Justice Navin Chawla had on April 13 reserved verdict on the two separate petitions by Facebook and WhatsApp.
While reserving its decision, the court had observed that the order of the Competition Commission of India (CCI) does not mirror an investigation into abuse of dominant position and somewhat seems to be concerned with privacy issues of consumers.
The statement came in response to CCI’s stand that it was once not examining the alleged violation of individuals” privacy which was once being looked into by the Supreme Court.
“There’s no question of jurisdictional error,” it had contended and added that WhatsApp and Facebook’s pleas challenging its decision were “incompetent and misconceived”.
CCI had also told the court that only after the investigation can it be decided if the data collection by WhatsApp and sharing it with Facebook would amount to an anti-competitive practice or abuse of dominant position.
CCI had also contended that the data collected, which would include an individual’s location, the type of device used, their Internet service provider and whom they’re conversing with, would lead to creation of a customer profile and preference which would be monetised by means of targeted advertising and all this amounts to “stalking”.
They had also said that CCI’s decision was once an abuse of the commission’s suo motu jurisdiction.

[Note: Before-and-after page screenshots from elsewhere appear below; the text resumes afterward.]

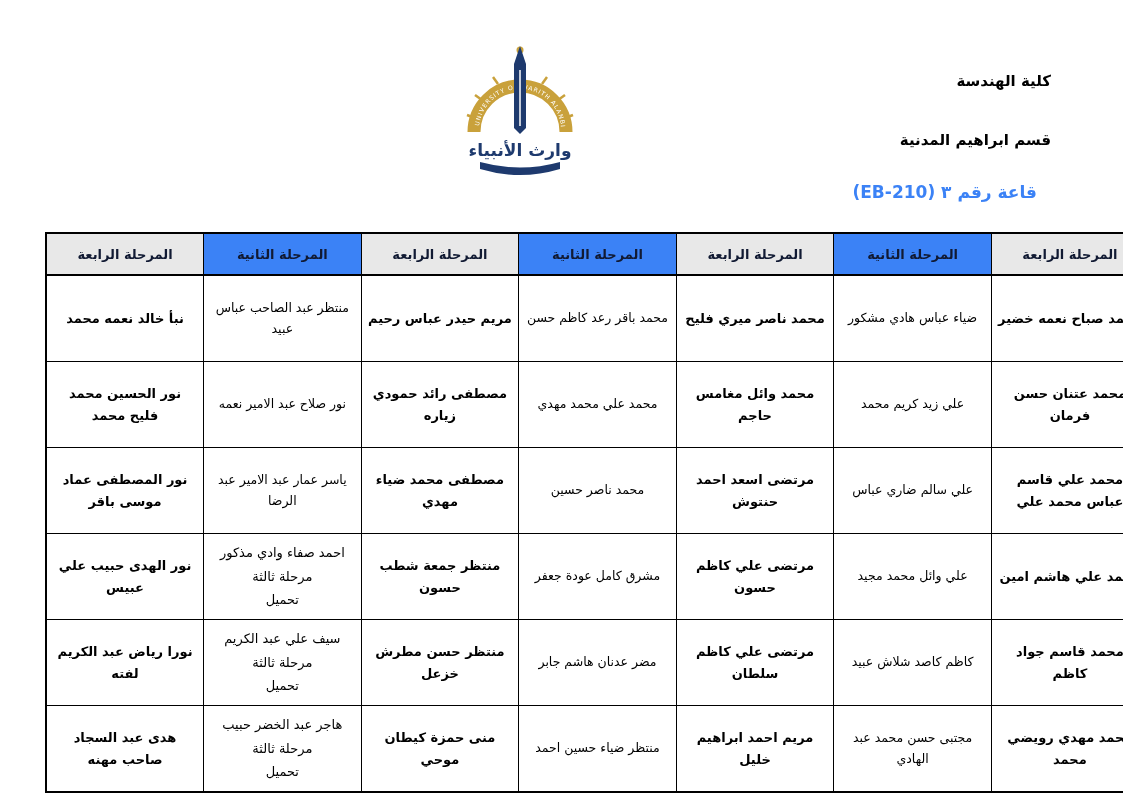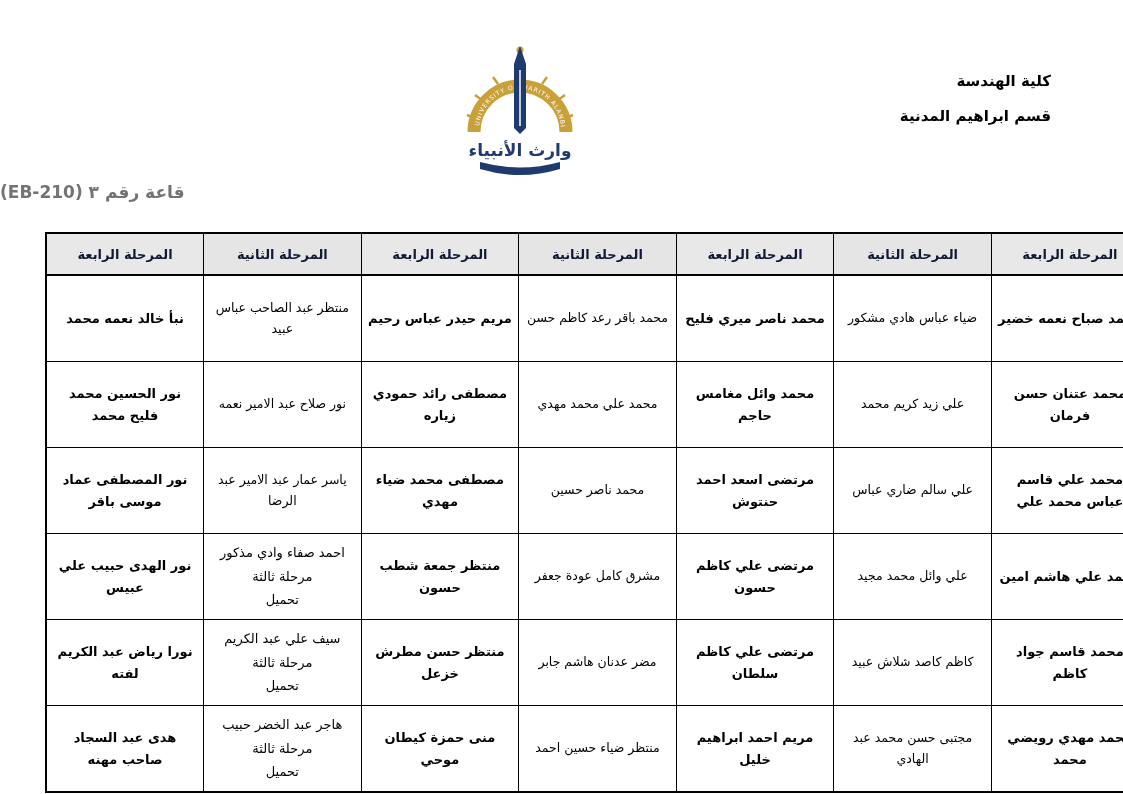--- a/index.html
+++ b/index.html
@@ -12,7 +12,7 @@
     position:absolute;top:74px;right:72px;text-align:right;direction:rtl;
     font-weight:bold;font-size:15px;line-height:1;color:#000;
   }
-  .college-block .line1{margin-bottom:20px;text-align:right;}
+  .college-block .line1{margin-bottom:44px;text-align:right;}
   .logo{position:absolute;top:40px;left:455px;width:130px;height:142px;}
   .hall-title{
     position:absolute;top:182px;left:0;width:1037px;text-align:left;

They claimed that the CCI in the immediate case has “drifted far absent” from the competition aspect and was once taking a look into the privacy issue which was once already being looked into by the apex court and the Delhi High Court.
The two social media platforms had also told the court that private conversations continued to be safe by end to end encryption and WhatsApp cannot read what people message every other.
They had also contended that the lots of the data generated belonged to WhatsApp as the only data given by customers was once their phone number which is required to register on the messaging platform.